Carry on the podcast episode summary on coaching through the stages of team development, starting right after its last sentence.

◆ **Passage for review**:
---

Coaching through the stages of team development

The Three Phase Approach

Episode 7 of the Teams Transformed podcast

Teams Transformed is the podcast for courageous coaches, curious leaders, and anyone passionate about unlocking the true power of teams. Hosted by TCS Founder and Senior Faculty Georgina Woudstra and Allard De Jong, listen to explore transformational insights on how to coach teams with presence, depth, and emergence, diving into not just the tools, but the art of team coaching itself.

About this Episode

In the seventh episode of Teams Transformed, Georgina and Allard explore the stages of team development through a Gestalt lens. Moving beyond traditional models like Tuckman's forming-storming-norming-performing, they reveal how understanding beginnings, middles, and endings can transform how coaches intervene and support teams through their natural evolution. This practical framework helps coaches recognise where teams are in their development and what's needed to guide them forward.

Through personal stories and real examples, they demonstrate how teams move from polite harmony through necessary conflict to genuine cohesion and why each stage matters for team effectiveness.


Key Themes Explored

Beyond Tuckman: A Gestalt Perspective

While acknowledging the value of traditional team development models, Georgina introduces the Gestalt Institute of Cleveland's approach: orientation and inclusion (beginnings), differentiation (middles), and cohesion (endings). This framework applies not just to a team's lifespan, but to individual coaching sessions, workshops, and project cycles. The beauty lies in its simplicity - every team gathering has a beginning, middle, and end that coaches can navigate intentionally.

Beginnings: Orientation and inclusion

The beginning stage is characterised by anxiety, social posturing, and self-focused attention. Team members wonder: Will I fit in? What are the rules? Can I speak up? Georgina describes showing up in "mode one" (facilitator mode) to provide clarity, structure, and safety. The critical work is getting everyone's voice in the room - not as a technique, but because people haven't truly arrived until they've made contact. The hosts emphasise meeting teams at "depth one or two" of the swimming pool metaphor, avoiding the temptation to prize away protection too quickly.

---

◆ **Records shown**:
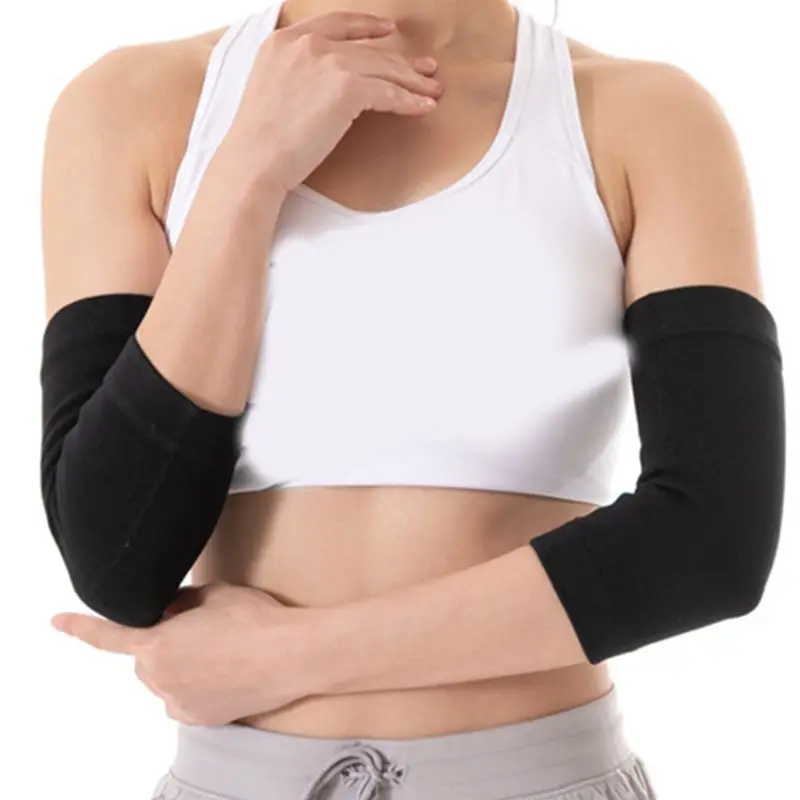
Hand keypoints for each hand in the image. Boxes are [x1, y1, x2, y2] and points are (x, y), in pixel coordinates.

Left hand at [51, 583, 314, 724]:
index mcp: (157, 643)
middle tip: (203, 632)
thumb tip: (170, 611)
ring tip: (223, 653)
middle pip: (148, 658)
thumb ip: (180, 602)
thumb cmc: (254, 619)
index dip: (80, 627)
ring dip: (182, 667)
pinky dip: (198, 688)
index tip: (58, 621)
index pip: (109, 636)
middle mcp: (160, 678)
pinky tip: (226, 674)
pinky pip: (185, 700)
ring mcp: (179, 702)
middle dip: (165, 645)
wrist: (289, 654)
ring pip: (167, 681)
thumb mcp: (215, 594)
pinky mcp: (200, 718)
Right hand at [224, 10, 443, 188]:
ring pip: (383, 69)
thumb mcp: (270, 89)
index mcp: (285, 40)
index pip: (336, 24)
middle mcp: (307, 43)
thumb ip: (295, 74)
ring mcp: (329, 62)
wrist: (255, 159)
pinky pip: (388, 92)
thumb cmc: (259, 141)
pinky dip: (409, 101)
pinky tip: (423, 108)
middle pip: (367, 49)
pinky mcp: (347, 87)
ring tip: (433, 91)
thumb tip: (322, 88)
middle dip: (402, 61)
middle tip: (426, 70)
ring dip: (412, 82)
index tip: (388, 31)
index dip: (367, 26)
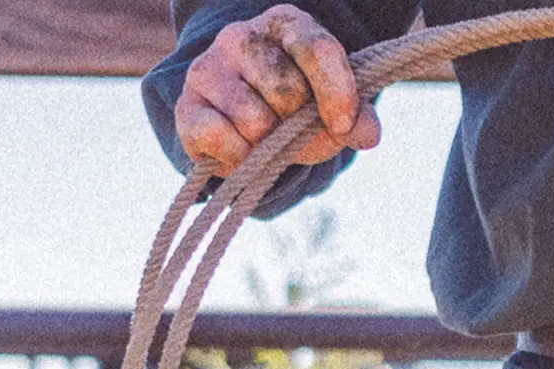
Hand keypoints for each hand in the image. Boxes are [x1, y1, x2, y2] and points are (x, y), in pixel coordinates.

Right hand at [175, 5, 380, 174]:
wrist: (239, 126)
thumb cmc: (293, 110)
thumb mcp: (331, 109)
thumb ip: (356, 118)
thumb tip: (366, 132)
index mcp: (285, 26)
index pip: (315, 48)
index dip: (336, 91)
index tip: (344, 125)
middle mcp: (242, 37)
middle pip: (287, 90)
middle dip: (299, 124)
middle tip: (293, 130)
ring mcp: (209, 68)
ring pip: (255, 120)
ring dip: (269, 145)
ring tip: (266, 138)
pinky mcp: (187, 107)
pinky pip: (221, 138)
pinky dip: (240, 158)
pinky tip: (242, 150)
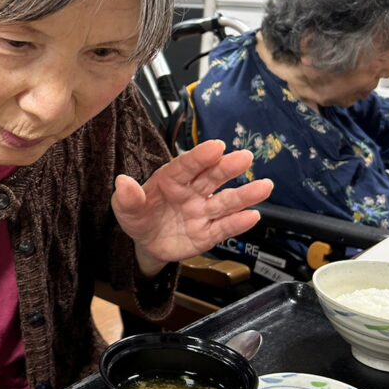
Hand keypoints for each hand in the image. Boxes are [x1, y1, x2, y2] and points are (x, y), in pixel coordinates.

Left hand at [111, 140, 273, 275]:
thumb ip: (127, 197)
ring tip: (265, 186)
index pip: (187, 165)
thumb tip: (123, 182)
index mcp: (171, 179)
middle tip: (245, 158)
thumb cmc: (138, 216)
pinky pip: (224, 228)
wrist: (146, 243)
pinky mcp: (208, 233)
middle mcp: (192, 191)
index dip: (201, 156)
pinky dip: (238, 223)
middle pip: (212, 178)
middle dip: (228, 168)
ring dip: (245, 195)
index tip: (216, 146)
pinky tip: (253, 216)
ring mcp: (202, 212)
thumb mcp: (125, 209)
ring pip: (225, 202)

---

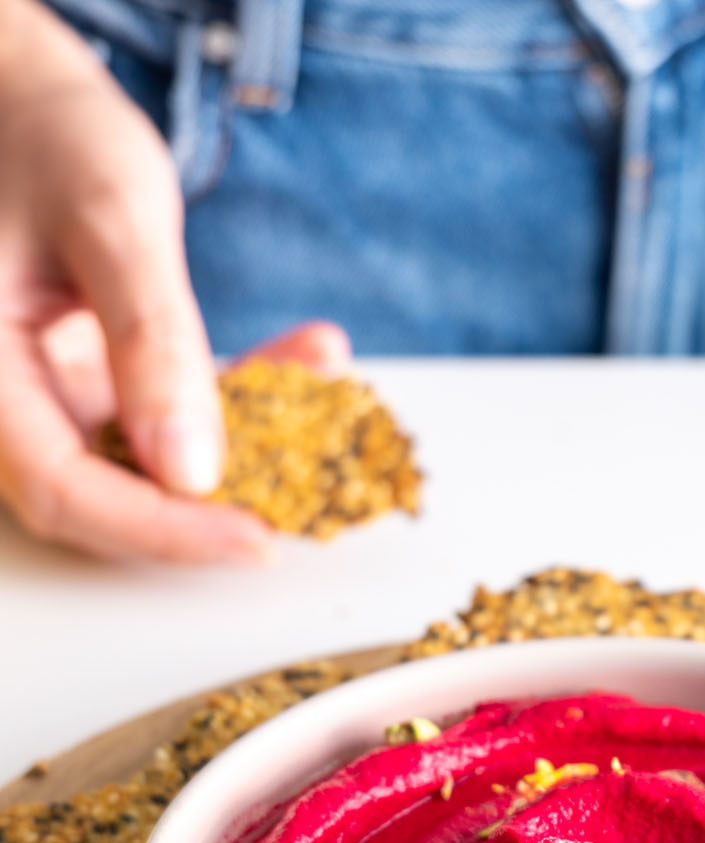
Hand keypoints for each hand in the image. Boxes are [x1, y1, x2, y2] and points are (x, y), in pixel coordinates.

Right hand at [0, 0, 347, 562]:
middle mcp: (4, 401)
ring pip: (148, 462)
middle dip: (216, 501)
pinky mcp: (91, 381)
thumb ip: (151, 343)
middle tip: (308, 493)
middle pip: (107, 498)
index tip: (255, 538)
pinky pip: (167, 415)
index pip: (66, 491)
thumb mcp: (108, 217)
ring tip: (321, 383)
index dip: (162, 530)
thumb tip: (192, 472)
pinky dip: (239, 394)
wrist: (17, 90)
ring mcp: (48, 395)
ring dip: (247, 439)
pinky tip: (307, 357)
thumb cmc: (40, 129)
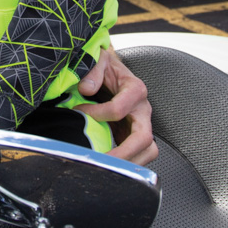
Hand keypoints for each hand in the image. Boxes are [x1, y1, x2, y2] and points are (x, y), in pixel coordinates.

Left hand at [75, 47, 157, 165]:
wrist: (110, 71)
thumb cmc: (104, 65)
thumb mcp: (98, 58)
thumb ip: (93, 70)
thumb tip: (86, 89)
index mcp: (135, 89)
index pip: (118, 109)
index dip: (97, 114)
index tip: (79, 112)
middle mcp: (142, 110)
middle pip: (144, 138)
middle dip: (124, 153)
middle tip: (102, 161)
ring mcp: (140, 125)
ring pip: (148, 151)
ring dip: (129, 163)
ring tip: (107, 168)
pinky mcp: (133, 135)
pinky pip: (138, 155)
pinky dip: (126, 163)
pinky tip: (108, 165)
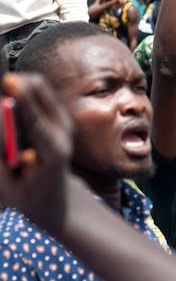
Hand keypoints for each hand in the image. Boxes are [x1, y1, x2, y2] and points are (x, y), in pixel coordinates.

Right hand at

---

◆ **Answer below**:
Middles: The necessary work of differentiation

Differentiation emerges when someone breaks the spell of polite harmony - disagreeing, expressing boredom, or challenging another perspective. Allard reframes conflict as "an indication that the team is actually growing and maturing." Rather than competing opinions being right or wrong, they represent different figures that need voice and support. The hosts describe interventions that "fatten" dissenting voices and create exchanges between differing perspectives in front of the team. This stage is where withholding transforms into useful data that can actually change the team's course.

The cost of withdrawing

Georgina highlights the organisational impact of executive teams where members withhold crucial thoughts and feelings during meetings. Given the collective cost of senior time and the significance of their decisions, effectiveness becomes impossible without surfacing what's really present. The hosts address the common phenomenon of someone voicing concerns in the last two minutes when there's no opportunity to change course, revealing the team's inability to make use of available data in real time.

Endings: Cohesion and integration

The cohesion stage represents integration of learning into a new team identity. Unlike the false harmony of beginnings, this cohesion preserves individual voice while placing the "I" in service of the "we." Distributed leadership emerges, with team members taking acts of leadership throughout meetings rather than depending solely on the designated leader. Healthy norms have been consciously developed and remain open to review. The hosts note how this stage requires integration work. Without it, teams revert to their starting point next time they gather.

Learning through experience

Allard shares how the TCS diploma createa real teams of 4-5 participants working on projects together, allowing coaches to develop a "felt sense" of these stages. Watching differentiation and cohesion play out repeatedly in these small teams gives practitioners embodied understanding of how and when to intervene. Georgina describes how these teams become aware of their own conflict styles and eventually reach a place where they can be forthright with each other and play to strengths.


Key takeaways

📍 Simple Framework: Beginnings (orientation/inclusion), middles (differentiation), and endings (cohesion) apply to team lifespans, programs, and individual sessions.

🎭 Meeting Teams Where They Are: In beginnings, provide structure and clarity; avoid forcing vulnerability too quickly or you'll encounter resistance and survival mode.

⚔️ Conflict as Growth: Differentiation and constructive conflict are necessary stages. Without them, teams never reach full potential.

💬 Surface the Withholding: The middle stage work is making invisible data visible so it can be useful rather than emerging too late to matter.

🤝 Evolved Cohesion: True cohesion preserves individual voice while placing "I" in service of "we" unlike the false harmony of polite beginnings.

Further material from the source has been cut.